Benefits and Pensions Monitor
Why Don't They Just Buy An Annuity?
By: Jim Helik
One of the notable features of DC pension plans is that, unlike more traditional DB plans, participants face longevity risk, which is the risk of a member outliving the funds that they have accumulated inside their DC plan. In other words, members are lacking the guarantee of a lifetime income that a DB plan provides. Of course, DC members can eliminate this risk by using their funds to purchase a lifetime income annuity.
Except that, in the real world, they don’t. The number of plan members who voluntarily purchase an annuity is very small, according to one study “virtually zero.” This is all the more striking in that the shrinking of DB plans over time has not resulted in an increase in individually purchased annuities.

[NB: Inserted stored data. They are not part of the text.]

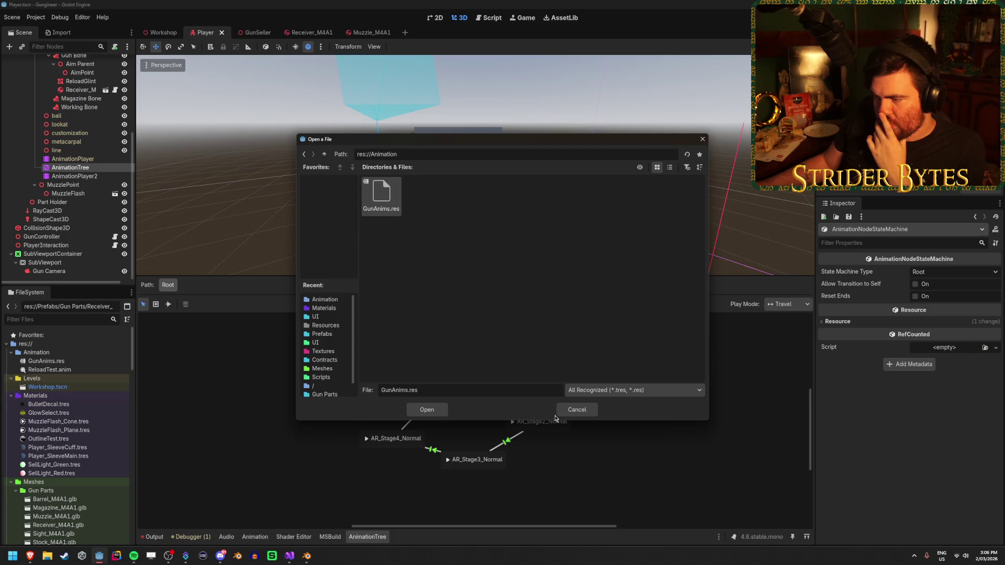
click(441, 410)
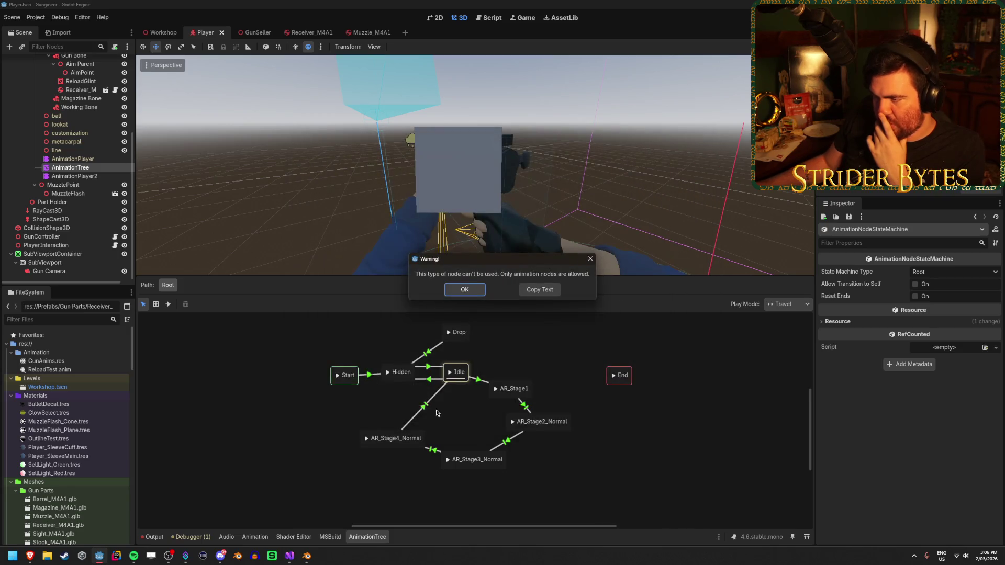
click(590, 259)
right_click(300, 373)
key(Escape)
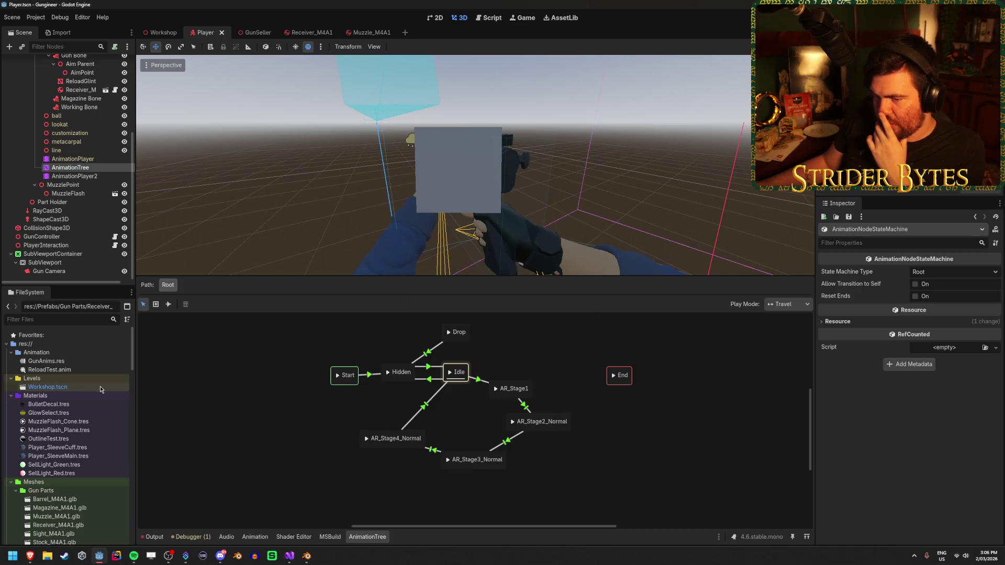
mouse_move(74, 372)
mouse_down()
mouse_move(314, 404)
mouse_move(346, 421)
mouse_move(237, 412)
mouse_up()
Check which animation AR_Stage4_Normal plays, leaving its name and animation unchanged.
double_click(394, 439)
click(397, 449)
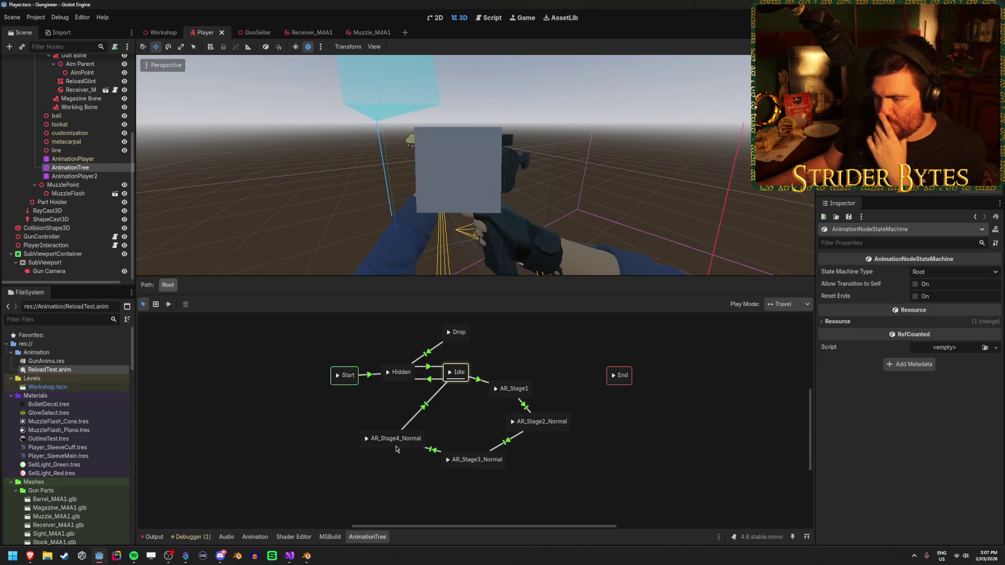
click(396, 446)
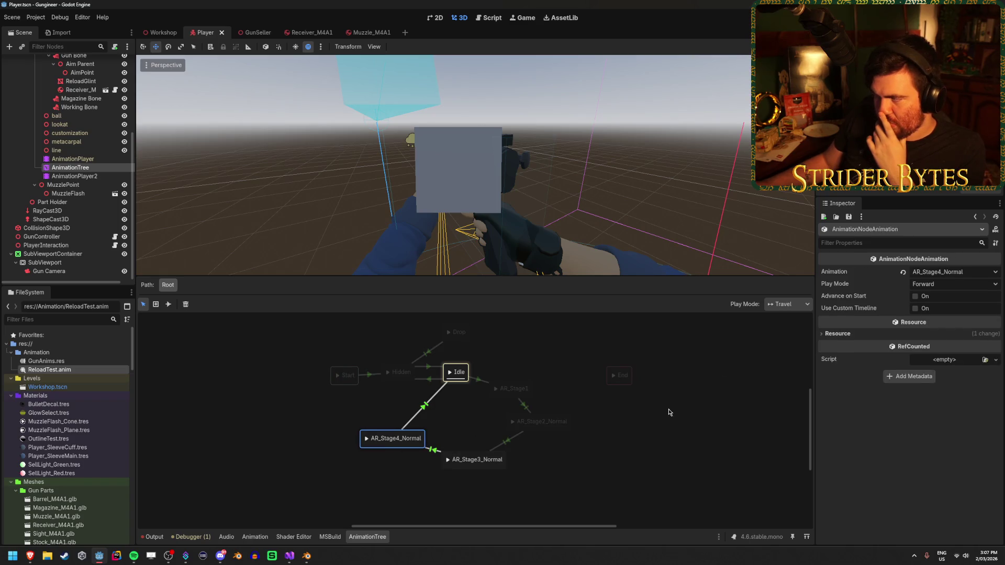
click(955, 272)
click(948, 358)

Behavioural factors that examine how individuals actually make their financial choices, especially in cases involving risky outcomes, can help answer this ‘annuity puzzle.’ A new paper by Wei-Yin Hu and Jason Scott, both of the Wharton School, University of Pennsylvania, called Behavioural Obstacles to the Annuity Market looks at how people view the annuity decision and what this means for the creation of new annuity products.
‘Mental Accounting’
A key part of behavioural finance is what is known as ‘mental accounting,’ which holds that risky outcomes are not always evaluated by people in terms of their outcomes for ending their total wealth, but often as choices that are more narrowly defined. For example, an individual facing a gamble that puts $100 at risk should, according to classical economics, evaluate this risk in terms of the impact on his total wealth (which for most people should mean that making or losing $100 makes no difference to their overall financial health). However, repeated behavioural tests have shown that people evaluate a $100 gamble in isolation, the result being that they care more about winning (or losing) this relatively small amount of money than they should.
This has a major effect on the potential purchase of an annuity. Rather than viewing it as part of the overall financial planning for retirement, the purchase of an annuity is viewed in isolation. It is thus segregated into its own mental account. Thus, individuals evaluate an annuity from the perspective “will I live long enough to make back my initial investment in this annuity?”
Potential ‘Loss’
This results in a few unexpected effects. Rather than worrying about outliving their money, individuals end up worrying about their potential ‘loss’ from an annuity investment if they die earlier than expected. In some surveys, individuals have stated that purchasing an annuity is the same as “gambling on their lives.” Therefore, the purchase of an annuity is not seen as something that mitigates risk, but rather increases overall risk in retirement – and is naturally to be avoided.
There are other behavioural factors at play here, too. Investors, generally speaking, tend to overweight low probability events – in this case the low probability of suffering an early death after having purchased an annuity product. The near-complete loss of the initial investment in this case is viewed to be highly unpalatable by investors due to loss aversion – an investor’s severe dislike of suffering a financial loss of any kind. These two other behavioural factors combine to work against the purchase of an annuity.
Many of these issues can be overcome through a ‘period-certain’ annuity which guarantees a minimum number of payouts even if the purchaser dies early. The vast majority of individual annuities purchased today have some guaranteed component which mitigates the perception of the ‘risk’ of dying too soon.
Actual Proof
Using a behavioural approach such as this gives us some insight into why annuities are unpopular, and it goes beyond simple reasons such as ‘interest rates are low, so annuities aren’t attractive,’ and ‘people can’t understand the value of annuity payments.’ Of course, the shortcoming of behavioural finance is the actual proof – mental accounting, the overweighting of small probabilities, and loss aversion might explain the unpopularity of annuities, or all of this could be due to yet another behavioural condition that is yet to be understood. In any case, there is work to be done in helping individuals overcome whatever biases they have against purchasing an annuity.
Jim Helik is co-author of ‘Energy Markets Risk Management,’ a textbook published by the Canadian Securities Institute. He also teaches at the School of Business, Ryerson University in Toronto.